Dan Bradley To Direct Red Dawn Remake

Second unit director moving up

Dan Bradley To Direct Red Dawn Remake

by Chris Hewitt |
Published on

Dan Bradley – long considered to be the finest second unit director in the business – is stepping up to the big leagues of first unit.

The man who’s smashed cars together and co-ordinated jaw-dropping stunts and action sequences on the likes of the Bourne trilogy, Spider-Man 2, and Indy IV, has agreed to direct MGM’s remake of John Milius’ action classic, Red Dawn.

Carl Ellsworth – writer of Disturbia, Red Eye, the upcoming Last House On The Left remake and an adaptation of Brian K. Vaughan’s comic book, Y: The Last Man – will write the script, from a story by Jeremy Passmore. "The tone is going to be very intense, very much keeping in mind the post-9/11 world that we're in," says Ellsworth. "As Red Dawn scared the heck out of people in 1984, we feel that the world is kind of already filled with a lot of paranoia and unease, so why not scare the hell out of people again?"

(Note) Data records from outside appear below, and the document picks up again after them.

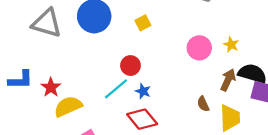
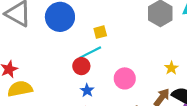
pink circle: (199, 48) -> (125, 78), moved
cyan line: (116, 89) -> (90, 53), moved

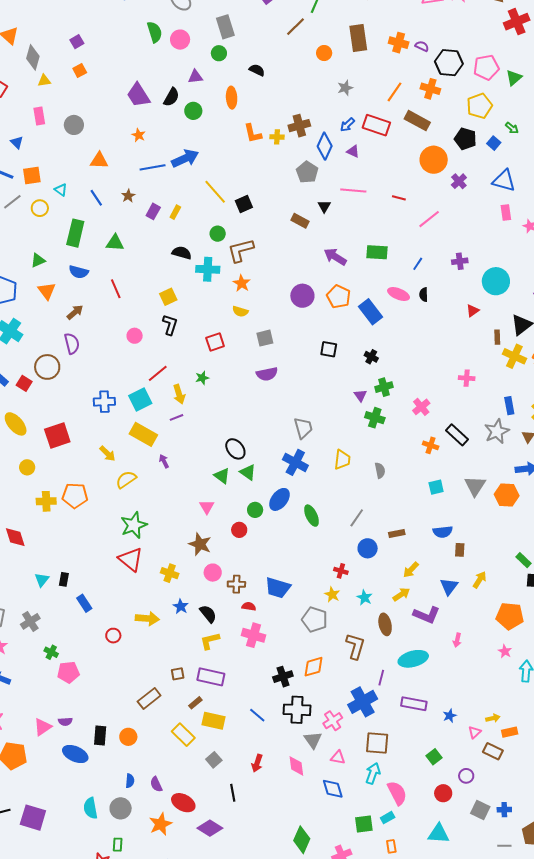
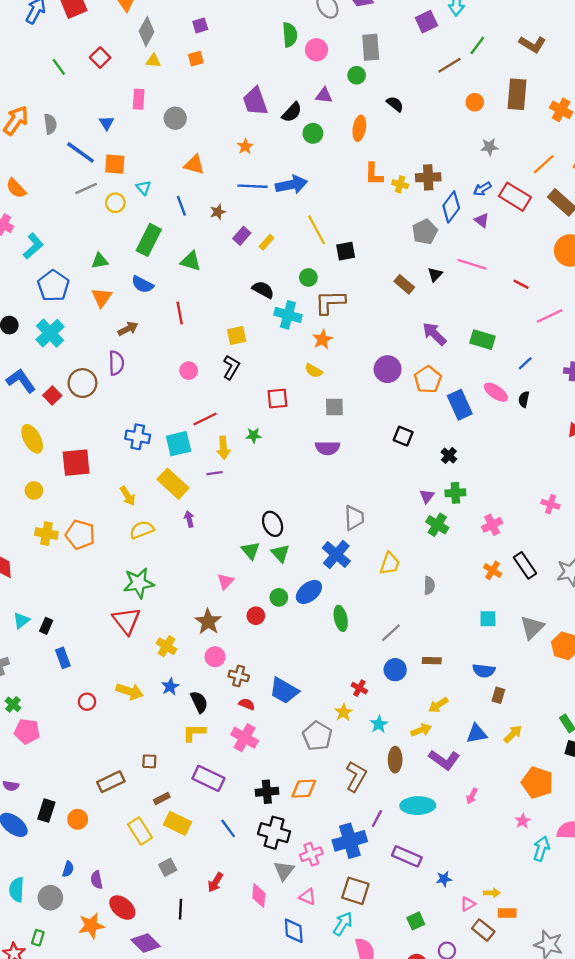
blue triangle: (449, 587) -> (477, 734), turned 30
purple rectangle: (211, 677) -> (208, 778), moved

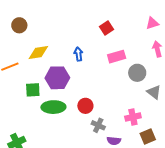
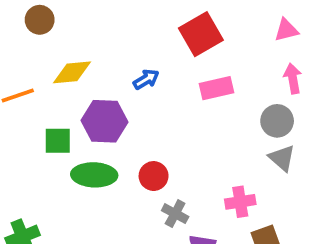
red square: (106, 28) -> (201, 34), size x1.6
blue arrow: (78, 54) -> (146, 79), turned 64
gray circle: (137, 73) -> (277, 121), moved

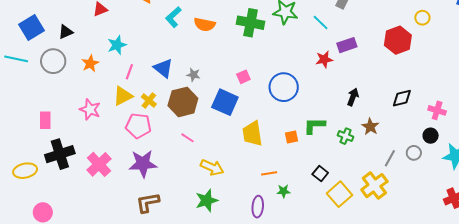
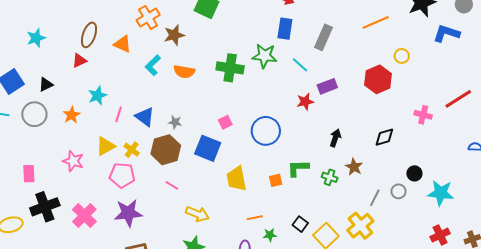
pink line: (129, 72) -> (119, 114), moved
pink cross: (437, 110) -> (423, 115), moved
black square: (320, 174) -> (300, 224), moved

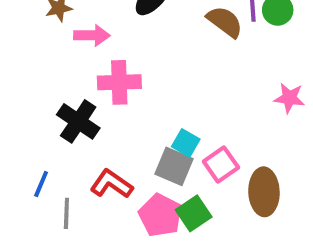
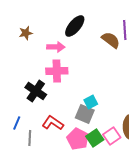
pink arrow: (92, 35) -> (56, 47), moved
cyan square: (186, 143) -> (91, 102), turned 32
pink square: (221, 164) -> (112, 136), moved

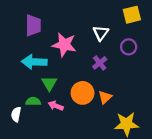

Now, Empire has been in two minds about the Red Dawn remake since it was announced at the Cannes Film Festival. On the one hand, the movie – which tells the tale of a group of American schoolkids who form a guerrilla army called the Wolverines after the US is invaded by Russia – is ripe for a remake, in the quote unquote current climate. Instead of Cold War Russkies, you can choose from any number of threats to American soil.

On the other hand, Milius’ exercise in machismo is a hugely enjoyable guilty pleasure (although there will be those who disagree with its politics), and is worth watching for the number of breakthrough performances alone. From Patrick Swayze to Charlie Sheen, C. Thomas Howell to Lea Thompson, it’s like watching a John Hughes movie turn into The Dirty Dozen. A remake might sully the original (which was the first ever PG-13 movie, incidentally).

But Bradley’s appointment has gone some way to assuaging our fears. Of course, there’s a risk that Bradley may find the gulf from directing second unit to being the big cheese too great; that he may be able to deliver great actions, but might find working with actors and telling a story more difficult. And, of course, rather than shooting sequences designed to blend in with the style of whichever director he’s working for, now he has to come up with the style of the movie all by his lonesome.

It’s a tough task, but so great has Bradley’s reputation become over the last few years (helped enormously by the Bourne car chases, which secured him the gig on Quantum Of Solace) that it would seem that he can handle anything.

Red Dawn will be just the latest of MGM’s key franchises to get the remake treatment, following The Pink Panther series with Steve Martin. Next up? RoboCop. And if you think we’re torn about Red Dawn, you ain’t seen nothing yet. (Although the news that Darren Aronofsky is under consideration to direct appeases us somewhat.)